Identify each line in the data below that contains the string "Recorded" and copy every such line in full.

Dataset records>
######
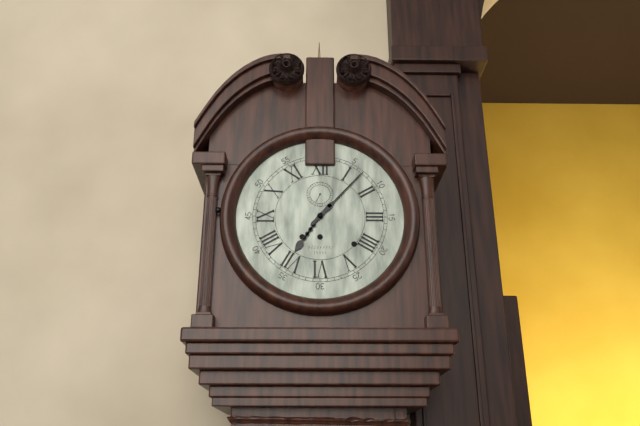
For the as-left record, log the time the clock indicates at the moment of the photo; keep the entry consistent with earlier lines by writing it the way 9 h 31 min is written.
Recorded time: 7 h 07 min
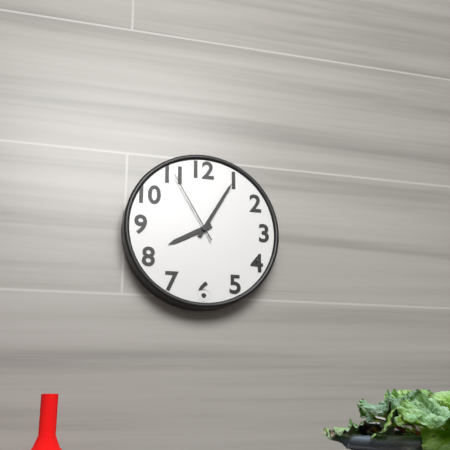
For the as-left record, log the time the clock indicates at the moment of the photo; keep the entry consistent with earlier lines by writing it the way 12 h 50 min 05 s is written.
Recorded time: 8 h 05 min 55 s
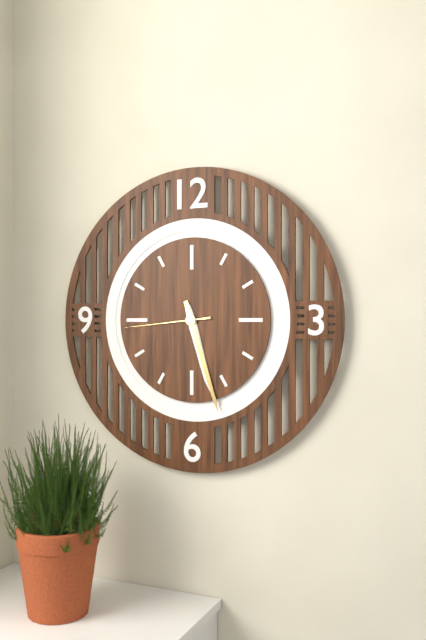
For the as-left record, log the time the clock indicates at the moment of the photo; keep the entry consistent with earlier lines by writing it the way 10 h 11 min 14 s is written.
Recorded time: 5 h 27 min 44 s
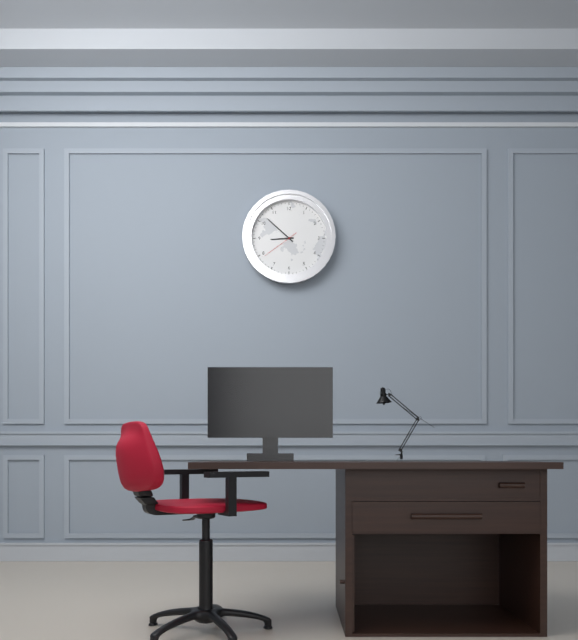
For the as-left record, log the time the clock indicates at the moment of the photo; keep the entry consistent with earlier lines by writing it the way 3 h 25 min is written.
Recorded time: 8 h 52 min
######
Exercise answer>
Recorded time: 7 h 07 min
Recorded time: 8 h 05 min 55 s
Recorded time: 5 h 27 min 44 s
Recorded time: 8 h 52 min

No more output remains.